High-level expression of a functional single-chain human chorionic gonadotropin-luteinizing hormone receptor ectodomain complex in insect cells.

Abstract

Reproductive capacity in primates is dependent on the high-affinity binding of the glycoprotein hormones LH and human (h)CG to the large ectodomain (ECD) of their common receptor (LHR). Our understanding of the precise molecular determinants of hormone binding is limited, because there are no structural data for any of the glycoprotein hormone receptors. Overexpression of the ECD of the receptor has been attempted in various expression systems.

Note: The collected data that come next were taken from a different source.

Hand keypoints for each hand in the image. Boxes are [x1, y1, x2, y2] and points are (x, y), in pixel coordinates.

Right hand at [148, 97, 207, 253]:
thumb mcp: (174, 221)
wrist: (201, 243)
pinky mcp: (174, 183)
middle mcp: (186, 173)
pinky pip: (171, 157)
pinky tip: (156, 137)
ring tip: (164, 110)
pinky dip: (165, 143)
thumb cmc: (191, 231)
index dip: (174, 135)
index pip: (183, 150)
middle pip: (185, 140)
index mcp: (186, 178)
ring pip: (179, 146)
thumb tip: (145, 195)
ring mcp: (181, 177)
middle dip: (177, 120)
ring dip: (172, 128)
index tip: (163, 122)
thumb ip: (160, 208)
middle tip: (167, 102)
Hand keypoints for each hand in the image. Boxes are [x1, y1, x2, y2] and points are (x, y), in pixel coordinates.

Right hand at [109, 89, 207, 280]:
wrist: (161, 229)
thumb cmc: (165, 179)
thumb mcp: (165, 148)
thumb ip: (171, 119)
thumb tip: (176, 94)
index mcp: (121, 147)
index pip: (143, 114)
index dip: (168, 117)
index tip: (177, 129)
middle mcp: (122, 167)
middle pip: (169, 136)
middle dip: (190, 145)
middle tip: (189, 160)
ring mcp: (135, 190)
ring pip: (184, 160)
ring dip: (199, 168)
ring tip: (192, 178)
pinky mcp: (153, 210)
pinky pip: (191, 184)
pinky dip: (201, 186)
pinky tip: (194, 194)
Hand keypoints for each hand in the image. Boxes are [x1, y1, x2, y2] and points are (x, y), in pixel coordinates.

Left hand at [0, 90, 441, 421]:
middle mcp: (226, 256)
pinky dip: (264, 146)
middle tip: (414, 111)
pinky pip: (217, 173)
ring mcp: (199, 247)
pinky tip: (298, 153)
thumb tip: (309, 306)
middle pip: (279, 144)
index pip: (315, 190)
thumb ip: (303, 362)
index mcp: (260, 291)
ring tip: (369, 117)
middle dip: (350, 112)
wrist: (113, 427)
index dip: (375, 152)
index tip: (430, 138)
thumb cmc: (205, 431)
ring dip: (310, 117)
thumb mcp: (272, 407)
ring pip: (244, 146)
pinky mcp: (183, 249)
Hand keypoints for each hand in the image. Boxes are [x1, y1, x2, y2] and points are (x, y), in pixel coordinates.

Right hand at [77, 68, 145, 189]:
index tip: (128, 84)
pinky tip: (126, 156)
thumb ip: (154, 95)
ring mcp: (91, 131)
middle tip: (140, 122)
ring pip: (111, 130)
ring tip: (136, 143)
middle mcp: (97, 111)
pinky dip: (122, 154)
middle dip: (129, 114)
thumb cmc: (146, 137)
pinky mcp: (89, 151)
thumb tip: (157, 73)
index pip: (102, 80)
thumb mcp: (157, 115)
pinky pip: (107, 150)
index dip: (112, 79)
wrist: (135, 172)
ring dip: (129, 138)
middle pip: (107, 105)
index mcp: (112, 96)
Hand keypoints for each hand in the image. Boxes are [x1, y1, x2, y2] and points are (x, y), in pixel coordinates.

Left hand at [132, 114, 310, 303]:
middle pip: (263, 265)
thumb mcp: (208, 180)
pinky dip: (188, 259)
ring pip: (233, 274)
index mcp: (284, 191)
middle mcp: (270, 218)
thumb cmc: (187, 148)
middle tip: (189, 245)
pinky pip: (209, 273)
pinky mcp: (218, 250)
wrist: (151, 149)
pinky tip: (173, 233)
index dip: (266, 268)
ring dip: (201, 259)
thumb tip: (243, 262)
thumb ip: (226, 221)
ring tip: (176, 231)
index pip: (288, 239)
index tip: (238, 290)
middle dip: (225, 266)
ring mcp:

Prokaryotic expression does not yield properly folded ECD. Eukaryotic expression, on the other hand, results in mostly heterogeneous, intracellularly trapped protein, but the secreted ECD is completely folded. Accordingly, we have tethered the single-chain hormone, yoked hCG, to the N terminus of LHR-ECD (yoked hormone-extracellular domain). Yoked hCG is secreted at high levels; binds LHR with high affinity; and, when tethered to the N terminus of full-length LHR, it binds and constitutively activates the receptor. Using recombinant baculovirus, yoked hormone-extracellular domain is secreted from insect cells at levels greater than 1 microg/ml, nearly 20-fold higher than that previously reported in eukaryotic expression systems. The protein was purified and binds exogenous (125)I-hCG with high affinity but, significantly, only after protease treatment to remove the tethered hormone. Thus, the fusion protein seems to form a functional hormone-receptor complex that is expressed at levels sufficient for its biophysical characterization.